8. Forgiveness of Indebtedness. The remaining outstanding
indebtedness under this Agreement will be cancelled if:
(a) Borrower's employment is terminated by Lender without
cause or Borrower's employment agreement is not renewed by Lender;
(b) Substantially all of the assets or stock of Lender are
sold (including a merger where Lender is not the surviving eneity) for a per
share consideration greater than or equal to 130% of the offering price of
Lender's common stock in the initial public offering ("IPO");
(c) Lender receives gross proceeds of $30 million or more from
a follow-on public offering of equity or debt securities;
(d) There is a 100% increase as of the end of any fiscal year
in Lender's stockholders' equity or market capitalization, based upon public
float, as compared to those results at the end of the month in which the IPO is
consummated; or
(e) There is a 100% increase as of the end of any fiscal year
in the Company's total revenues or net income as compared to those results for
the year ended December 31, 1997.
9. Miscellaneous.
(a) Maximum Interest. Nothing herein contained, nor any
transaction related hereto, shall be construed or so operate as to require the
undersigned, or any party liable for payment of this Note, to pay interest at a
greater rate than the maximum allowed by applicable law. Should any interest or
other charges paid or payable by the undersigned, or any party liable for the
payment of the Note, in connection herewith, result in the computation or
earning of interest in excess of the maximum allowed by applicable law, then any
and all such excess paid shall be automatically credited against and in
reduction of the balance due under this Note, and the portion of said excess
which exceeds the balance due under this Note shall be paid by the then holder
hereof to the undersigned and parties liable for the payment of this Note.

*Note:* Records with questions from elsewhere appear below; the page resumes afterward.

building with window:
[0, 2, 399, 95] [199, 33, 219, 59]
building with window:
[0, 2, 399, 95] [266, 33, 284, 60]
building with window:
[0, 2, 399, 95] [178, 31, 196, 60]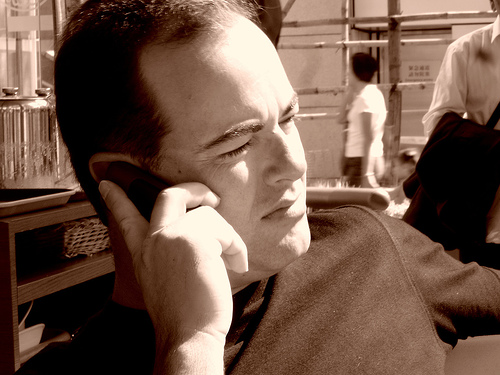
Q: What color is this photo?
A: Black and white.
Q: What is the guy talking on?
A: A cell phone.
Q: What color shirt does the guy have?
A: Black.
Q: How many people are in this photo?
A: Three.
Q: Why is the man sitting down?
A: To talk on the phone.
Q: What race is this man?
A: White.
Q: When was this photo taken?
A: Daytime.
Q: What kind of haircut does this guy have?
A: Short.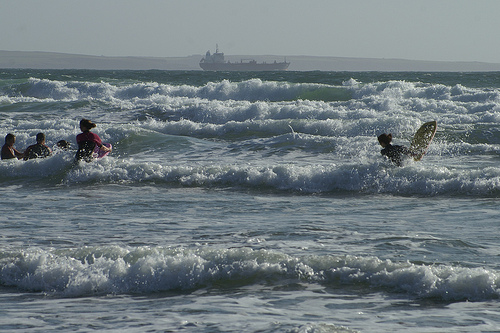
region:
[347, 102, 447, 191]
person on a boogie board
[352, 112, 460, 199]
person on a surfboard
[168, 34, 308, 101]
a large freight ship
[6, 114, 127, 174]
people playing in water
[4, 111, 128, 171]
people playing in ocean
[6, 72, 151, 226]
people riding the waves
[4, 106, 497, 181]
people playing in water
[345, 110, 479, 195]
surfer rides a wave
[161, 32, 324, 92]
a ship sails the ocean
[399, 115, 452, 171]
a yellow boogie board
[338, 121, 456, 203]
woman on boogie board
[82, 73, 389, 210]
waves rolling in to shore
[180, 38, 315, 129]
large tanker in distance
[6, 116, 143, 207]
group playing in waves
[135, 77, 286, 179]
dark waves cresting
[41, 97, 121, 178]
woman on pink boogie board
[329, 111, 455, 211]
white ocean spray around board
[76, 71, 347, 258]
choppy ocean waves crashing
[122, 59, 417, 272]
angry looking ocean waves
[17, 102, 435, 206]
people getting wet in ocean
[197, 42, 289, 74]
Ship in the distance of the ocean.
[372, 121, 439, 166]
A woman surfing on the right.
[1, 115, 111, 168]
Group of three people on the left.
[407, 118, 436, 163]
Surfboard a woman is on in the water.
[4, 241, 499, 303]
Small thin waves in the ocean.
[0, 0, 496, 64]
Hazy gray sky in the distance.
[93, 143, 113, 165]
Small part of a surfboard to the left.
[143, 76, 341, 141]
Three sets of waves in the water.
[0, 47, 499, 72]
Hills in the background.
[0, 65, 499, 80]
Calmer water in the distance.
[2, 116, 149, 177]
group of people in the water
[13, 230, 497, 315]
long and thin wave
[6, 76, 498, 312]
restless water with several big waves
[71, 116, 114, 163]
person standing in the water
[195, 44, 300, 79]
ship in the distance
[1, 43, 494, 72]
land far off in the distance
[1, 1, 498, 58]
clear skies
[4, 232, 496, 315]
wave rolling into shore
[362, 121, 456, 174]
playing in the water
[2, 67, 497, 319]
rough seas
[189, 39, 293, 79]
Ship in far background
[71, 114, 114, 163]
Woman on pink surfboard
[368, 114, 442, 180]
Woman holding yellow surfboard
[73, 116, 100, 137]
Ponytail in woman's hair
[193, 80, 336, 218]
White wave on water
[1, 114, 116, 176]
Four people in water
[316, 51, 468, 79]
Hills in far background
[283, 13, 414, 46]
gloomy gray sky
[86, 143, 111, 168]
Pink surfboard under woman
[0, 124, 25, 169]
Man half submerged in water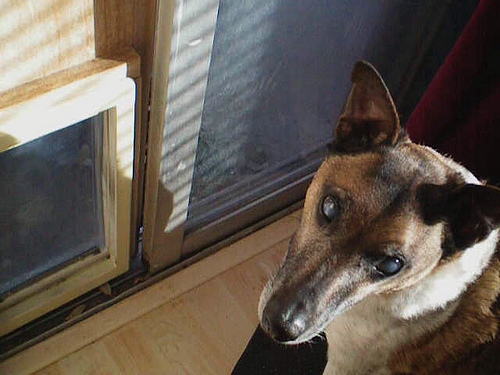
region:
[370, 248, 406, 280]
eye of the dog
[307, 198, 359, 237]
eye of the dog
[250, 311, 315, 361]
nose of the dog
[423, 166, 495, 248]
ear of the dog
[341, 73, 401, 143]
ear of the dog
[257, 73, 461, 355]
head of the dog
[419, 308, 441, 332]
fur of the dog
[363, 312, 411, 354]
fur of the dog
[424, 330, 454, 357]
fur of the dog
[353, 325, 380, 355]
fur of the dog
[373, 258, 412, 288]
eye of the dog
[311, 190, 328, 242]
eye of the dog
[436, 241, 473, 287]
fur of the dog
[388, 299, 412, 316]
fur of the dog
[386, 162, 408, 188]
fur of the dog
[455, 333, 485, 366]
fur of the dog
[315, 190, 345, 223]
eye of the brown dog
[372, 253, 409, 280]
eye of the brown dog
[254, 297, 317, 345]
nose of the brown dog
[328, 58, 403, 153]
ear of the brown dog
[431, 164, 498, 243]
ear of the brown dog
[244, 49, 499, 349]
head of the brown dog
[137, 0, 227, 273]
wooden board on the door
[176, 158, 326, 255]
wooden board on the door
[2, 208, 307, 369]
floor is made of wood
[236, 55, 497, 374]
brown dog looking at the camera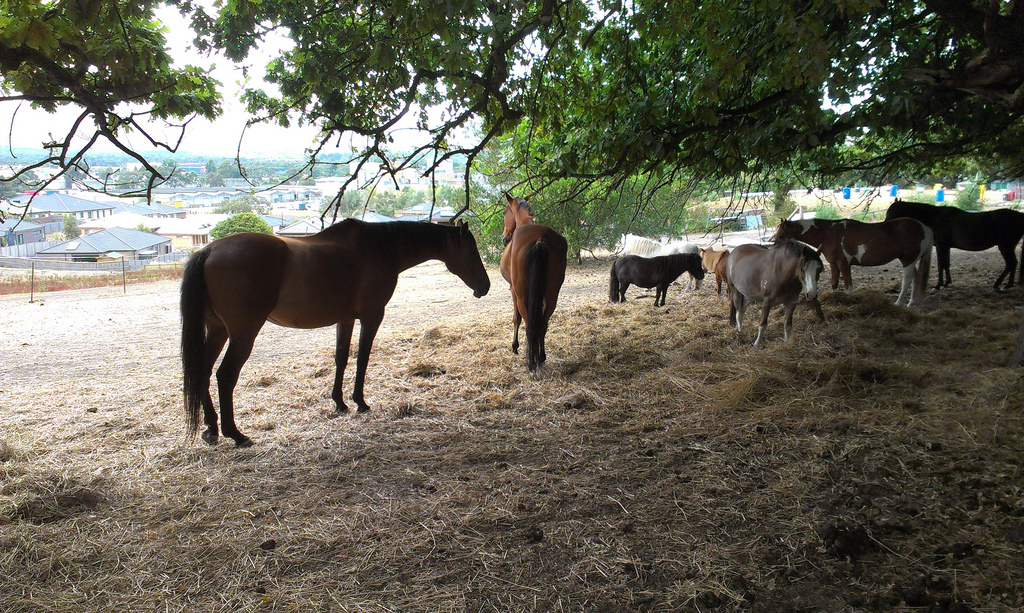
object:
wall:
[14, 226, 43, 244]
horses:
[500, 190, 569, 373]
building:
[2, 206, 66, 271]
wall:
[2, 241, 68, 257]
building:
[8, 226, 173, 272]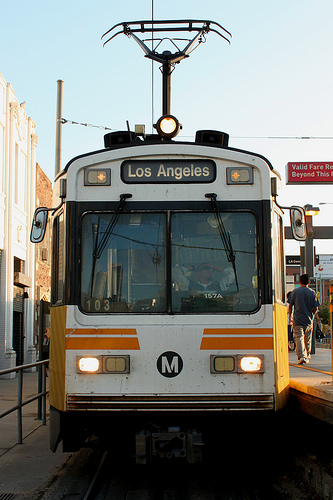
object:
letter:
[154, 350, 182, 380]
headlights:
[77, 354, 101, 376]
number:
[212, 290, 217, 299]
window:
[272, 212, 282, 301]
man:
[286, 273, 321, 366]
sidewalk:
[286, 345, 331, 429]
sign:
[286, 159, 333, 185]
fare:
[309, 164, 324, 172]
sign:
[125, 158, 211, 183]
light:
[82, 168, 110, 184]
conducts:
[101, 18, 233, 65]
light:
[155, 113, 178, 141]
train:
[29, 112, 307, 472]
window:
[80, 210, 168, 317]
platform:
[284, 347, 332, 412]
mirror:
[29, 206, 48, 244]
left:
[3, 172, 57, 403]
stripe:
[288, 360, 331, 379]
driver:
[182, 261, 235, 313]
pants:
[291, 320, 312, 362]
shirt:
[286, 286, 320, 326]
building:
[0, 73, 38, 382]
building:
[34, 162, 54, 363]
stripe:
[61, 325, 141, 335]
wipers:
[205, 193, 240, 295]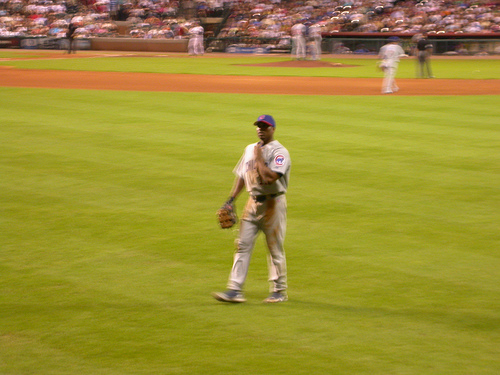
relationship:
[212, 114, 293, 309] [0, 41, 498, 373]
baseball player on baseball field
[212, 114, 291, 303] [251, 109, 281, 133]
baseball player wearing cap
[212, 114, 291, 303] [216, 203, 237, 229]
baseball player wearing gloves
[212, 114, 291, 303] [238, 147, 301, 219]
baseball player wearing uniform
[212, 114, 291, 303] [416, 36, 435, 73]
baseball player wearing clothes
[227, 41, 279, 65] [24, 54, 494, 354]
advertisement on baseball field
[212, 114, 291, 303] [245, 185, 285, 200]
baseball player wearing belt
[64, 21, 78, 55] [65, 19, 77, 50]
man wearing clothes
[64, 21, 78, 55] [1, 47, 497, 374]
man standing on field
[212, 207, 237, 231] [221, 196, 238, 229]
gloves in hand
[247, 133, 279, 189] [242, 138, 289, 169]
arm leaning against chest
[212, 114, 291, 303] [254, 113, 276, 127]
baseball player has cap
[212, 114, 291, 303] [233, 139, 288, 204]
baseball player in shirt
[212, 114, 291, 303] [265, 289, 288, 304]
baseball player in shoe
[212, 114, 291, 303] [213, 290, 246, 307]
baseball player in shoe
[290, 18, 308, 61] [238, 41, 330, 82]
baseball player standing on mound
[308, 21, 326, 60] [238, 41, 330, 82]
baseball player standing on mound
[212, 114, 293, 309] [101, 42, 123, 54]
baseball player walking towards home plate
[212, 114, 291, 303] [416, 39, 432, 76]
baseball player dressed in clothes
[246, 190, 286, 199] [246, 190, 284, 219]
belt has buckle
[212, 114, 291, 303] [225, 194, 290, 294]
baseball player has pants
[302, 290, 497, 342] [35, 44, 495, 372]
shadow in grass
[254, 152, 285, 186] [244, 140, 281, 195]
arm touching chest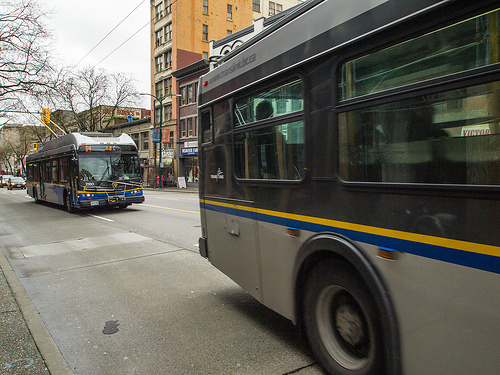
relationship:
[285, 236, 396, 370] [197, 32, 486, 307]
tire on bus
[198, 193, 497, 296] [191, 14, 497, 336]
stripe on bus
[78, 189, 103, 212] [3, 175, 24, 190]
headlights on car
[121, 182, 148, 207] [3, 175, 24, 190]
headlights on car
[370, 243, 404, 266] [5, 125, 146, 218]
light on side of bus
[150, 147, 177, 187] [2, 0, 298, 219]
store in background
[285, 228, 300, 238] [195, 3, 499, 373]
reflector on side of bus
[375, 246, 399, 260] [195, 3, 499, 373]
reflector on side of bus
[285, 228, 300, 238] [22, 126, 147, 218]
reflector on side of bus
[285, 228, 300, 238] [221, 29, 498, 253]
reflector on side of bus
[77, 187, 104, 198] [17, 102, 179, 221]
reflector on side of bus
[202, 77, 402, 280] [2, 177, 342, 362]
bus on road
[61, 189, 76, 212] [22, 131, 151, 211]
wheel of a bus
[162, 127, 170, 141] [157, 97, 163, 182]
sign on pole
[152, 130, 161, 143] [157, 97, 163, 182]
sign on pole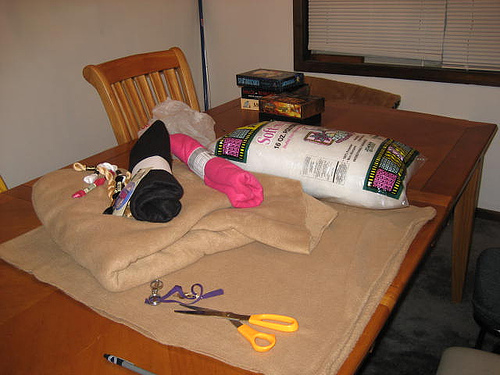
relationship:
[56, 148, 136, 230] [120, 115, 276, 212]
threads on fabric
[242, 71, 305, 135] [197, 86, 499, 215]
boxes on table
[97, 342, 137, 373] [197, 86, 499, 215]
pen on table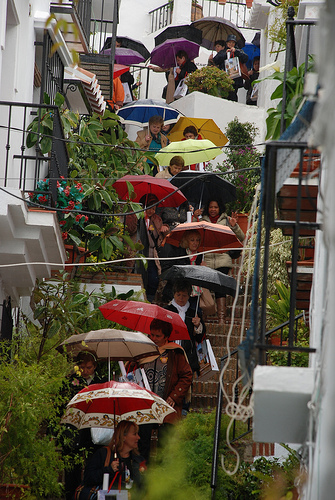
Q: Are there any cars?
A: No, there are no cars.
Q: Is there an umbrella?
A: Yes, there is an umbrella.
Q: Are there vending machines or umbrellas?
A: Yes, there is an umbrella.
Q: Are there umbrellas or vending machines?
A: Yes, there is an umbrella.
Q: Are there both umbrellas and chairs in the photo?
A: No, there is an umbrella but no chairs.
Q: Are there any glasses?
A: No, there are no glasses.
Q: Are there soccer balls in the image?
A: No, there are no soccer balls.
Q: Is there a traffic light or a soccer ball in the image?
A: No, there are no soccer balls or traffic lights.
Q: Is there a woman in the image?
A: Yes, there is a woman.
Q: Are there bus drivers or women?
A: Yes, there is a woman.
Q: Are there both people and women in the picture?
A: Yes, there are both a woman and a person.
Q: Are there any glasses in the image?
A: No, there are no glasses.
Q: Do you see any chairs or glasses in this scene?
A: No, there are no glasses or chairs.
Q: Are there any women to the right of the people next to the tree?
A: Yes, there is a woman to the right of the people.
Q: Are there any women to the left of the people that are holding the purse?
A: No, the woman is to the right of the people.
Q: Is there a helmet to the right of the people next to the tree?
A: No, there is a woman to the right of the people.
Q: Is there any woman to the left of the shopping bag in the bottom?
A: Yes, there is a woman to the left of the shopping bag.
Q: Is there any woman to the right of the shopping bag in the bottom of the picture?
A: No, the woman is to the left of the shopping bag.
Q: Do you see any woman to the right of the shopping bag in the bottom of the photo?
A: No, the woman is to the left of the shopping bag.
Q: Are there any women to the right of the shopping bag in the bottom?
A: No, the woman is to the left of the shopping bag.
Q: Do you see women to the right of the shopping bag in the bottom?
A: No, the woman is to the left of the shopping bag.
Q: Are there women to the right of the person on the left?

(b) Attorneys' Fees. In addition to all amounts due under this
Note, the undersigned agrees to pay reasonable attorneys' fees actually incurred
at the usual hourly rate of such attorneys when and if this Note is placed in
the hands of an attorney for collection after default.
(c) Governing Law. This Note shall be governed by, and shall
be interpreted, construed and enforced in accordance with, the laws of the State
of North Carolina.
IN WITNESS WHEREOF, the undersigned has executed this Note under seal,
this the day and year first above written.